Purpose-built vector databases: (1) Pinecone — fully managed. Upload vectors, query. Handles scaling, replication, and index optimization automatically. Supports metadata filtering (filter by category THEN vector search). Best for: teams wanting zero infrastructure management. (2) Weaviate — open-source, supports hybrid search (vector + BM25 keyword). Built-in vectorization (auto-embed text on insert). GraphQL API. (3) Qdrant — open-source, Rust-based (high performance). Supports filtering, multi-tenancy, and quantization. REST and gRPC APIs. (4) Milvus — open-source, designed for billion-scale. Supports multiple index types (HNSW, IVF, DiskANN). Distributed architecture with separate storage and compute. Vector search in existing databases: (5) pgvector — PostgreSQL extension. Add a vector column, create an HNSW or IVF index, query with ORDER BY embedding query_embedding LIMIT K. Best for: teams already using PostgreSQL who want to avoid a separate system. Handles millions of vectors well. (6) Elasticsearch kNN — dense vector fields with HNSW index. Combine vector search with traditional text search in one query. Best for: existing Elasticsearch users needing hybrid search. (7) Redis Vector Similarity — Redis Stack adds vector indexing (HNSW or FLAT).
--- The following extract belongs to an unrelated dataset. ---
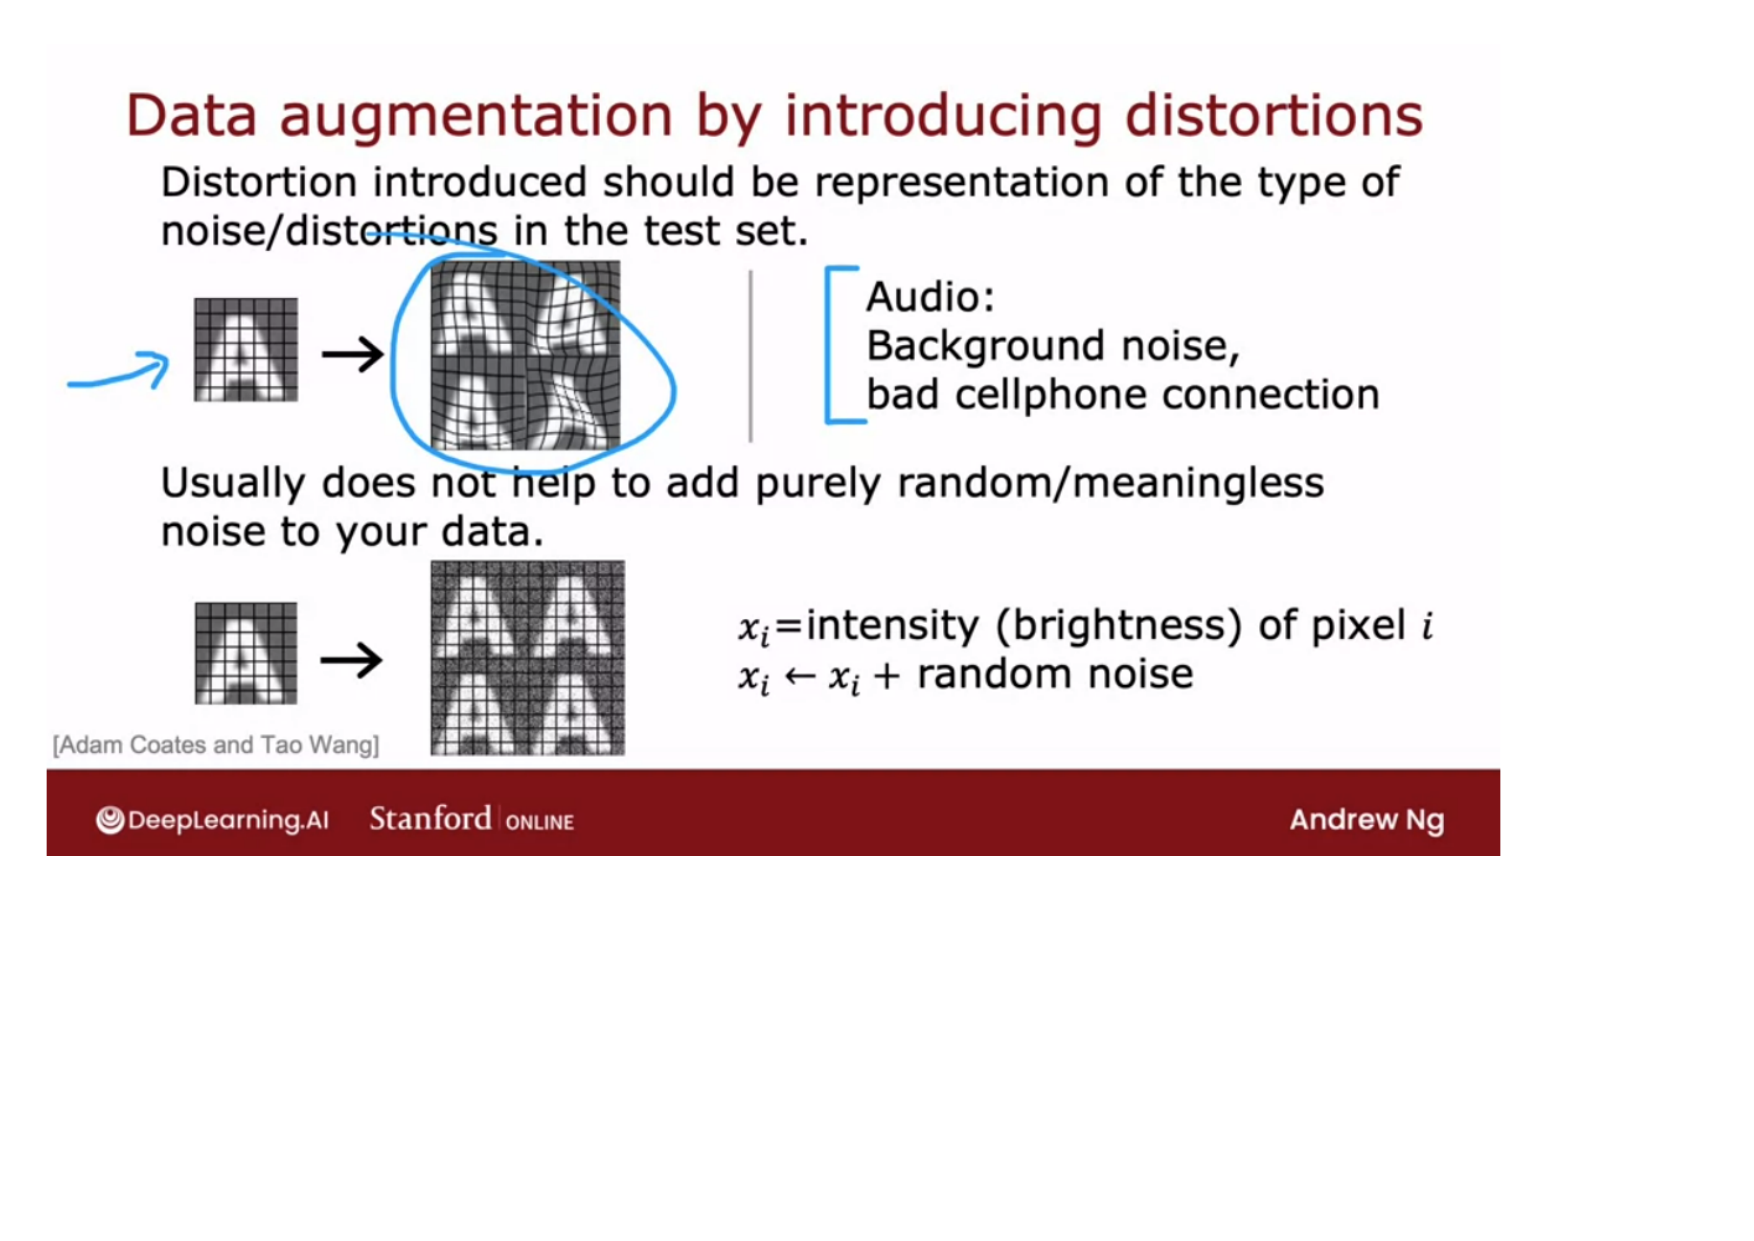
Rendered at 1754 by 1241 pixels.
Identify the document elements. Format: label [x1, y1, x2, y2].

picture [46, 44, 1501, 856]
Best for: existing Redis users with moderate vector counts. For RAG with < 1M documents: pgvector is simplest (no new infrastructure). For 1M-100M: Pinecone or Qdrant. For 100M+: Milvus or custom FAISS deployment.

Production Vector Search Architecture

A production RAG/search system: (1) Embedding pipeline — documents are chunked, embedded (batch processing with the embedding model), and upserted to the vector database. For initial load: batch embed all documents. For updates: embed new/modified documents and upsert (the vector DB handles index updates). (2) Query path — user query is embedded (single inference call, ~10ms), then ANN search in the vector database (~5ms for HNSW on 1M vectors), metadata filters applied (category, date range, access control), and top-K results returned with similarity scores. (3) Re-ranking — the initial ANN retrieval uses the embedding model (bi-encoder: independent encoding of query and document). A cross-encoder re-ranker (processes query and document together) produces more accurate relevance scores but is slower (50ms per document). Apply re-ranking to only the top-K candidates (K=20-50), return the top-N (N=5-10). This two-stage retrieval (fast ANN + accurate re-rank) balances speed and quality. Monitoring: track recall (compare ANN results with brute force periodically), latency (P50, P99 of query time), and index health (vector count, segment count, memory usage). Alert on: recall drop (index may need rebuilding), latency spike (index too large for memory, spilling to disk), and embedding model drift (new documents produce different distributions than training data).